©2008-2011 MindCandy - Moshi Monsters characters
Via Irina Slutsky in this morning's AdAge online, a new article examining some of the rationale behind going "ad-free" in popular kids' social networks Moshi Monsters and Togetherville, as well as "ad-light" in Everloop. The article has some good points about how hard it is to control who registers, and provides some troubling insight into Everloop's approach to consumer socialization (highlighting how much I really do need to find out a lot more about that particular site).
But what really caught my attention were the comments from Moshi Monster's Rebecca Newton, who openly and earnestly discusses the links between third-party advertisers and data-mining, and condemns covert corporate surveillance in a way rarely seen outside of the academy and advocacy sectors. Here's an excerpt from the AdAge article:
Online playgrounds with colorful names such as Everloop and Togetherville aren't only popular with small fry, but also investors. Everloop just raised $3.1 million and Togetherville was acquired by Walt Disney Co. earlier this year for an undisclosed sum. Moshi Monsters, a 3-year-old kids' social-gaming network, has already raked in $100 million this year, but not one dime of it was from advertisers.

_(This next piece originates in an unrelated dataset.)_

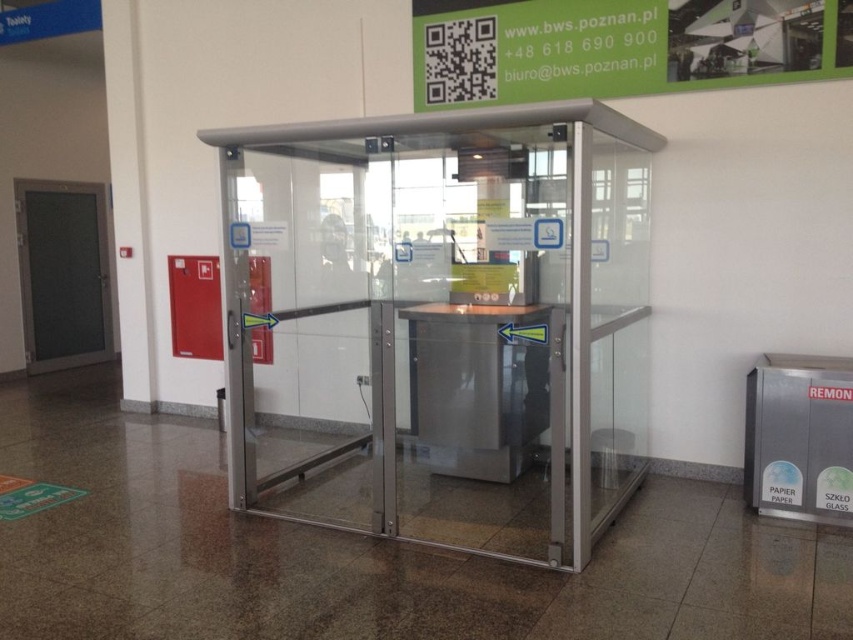
You are a maintenance worker needing to reach both the transparent glass door at center and the metallic door at left. Considering you can only carry tools to one door at a time, which door should you prioritize if you need to service the door closer to the emergency fire alarm panel?

The metallic door at left is closer to the emergency fire alarm panel, so you should prioritize servicing the metallic door at left first.

You are a maintenance worker needing to access the transparent glass door at center and the metallic door at left. Which door should you check first if you want to start from the lower part of the booth?

The transparent glass door at center is located below the metallic door at left, so you should check the transparent glass door at center first since it is positioned lower.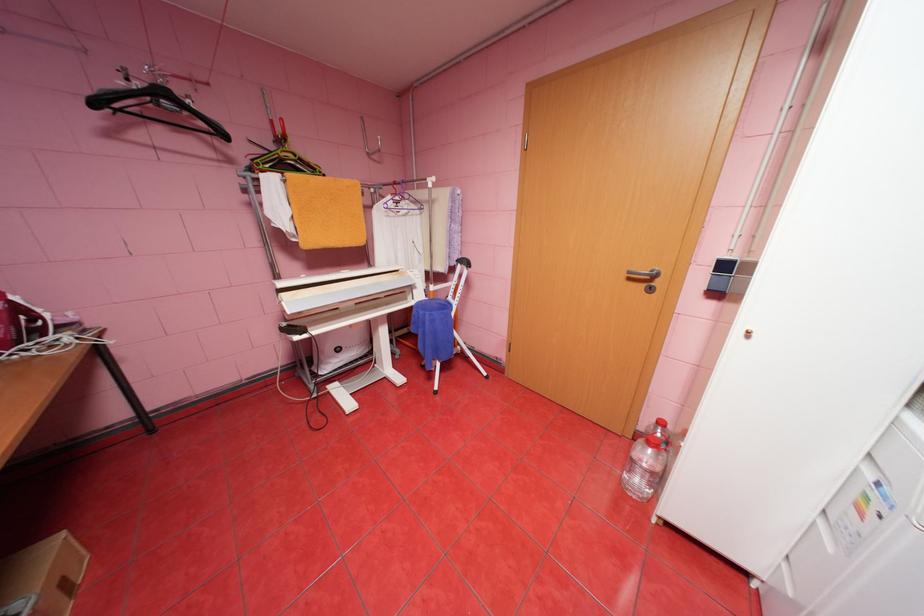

"Believe me, we get asked to incorporate branding and advertising all the time," said Rebecca Newton, chief community and safety officer at Moshi Monsters, which expects to have 70 to 80 million members in 200 countries by the end of this year. "But it's complicated. When kids tell their friends they just had a mocha latte at Starbucks, they don't understand that now Starbucks has their name and knows that they went to a Starbucks in Des Moines on Third Street on Thursday and had a mocha latte and they start getting coupons for 20 mocha lattes.Later in the article, Slutsky describes Newton as "very passionate on the topic," describing how Newton sees sophisticated ad/data-mining techniques as unfair and "...exploitative on a high level -- getting information from a kid who doesn't know what they're doing."
Now - this is not to say that Moshi Monsters doesn't contain other forms of promotional content. It is cross-promoted in a variety of Moshi Monster toys and products, and includes a pay-to-play membership level promoted through the same type of velvet rope marketing found in other virtual worlds such as Club Penguin and BarbieGirls. BUT - all that said - it's extremely important and wonderful that they've taken such a hard stance against covert data-mining/corporate surveillance and the various manipulations this practice enables. I don't know for sure that this means they don't do it themselves, of course, but I would be very surprised (and dismayed) if they did, after being so openly against the practice. Which, by the way, is very often omitted from industry discourses altogether, particularly in discussions of kids and rights and risks.
So huzzah and yay to Moshi Monsters and to Rebecca Newton for not only acknowledging (& articulating) the unethical implications of corporate surveillance, but for setting a high standard that I hope others in this business will emulate. (Note: and if the first comment left in the comments section is any indication, Moshi Monsters aren't the only ones adopting a more ethical stance to kids' information - check it out).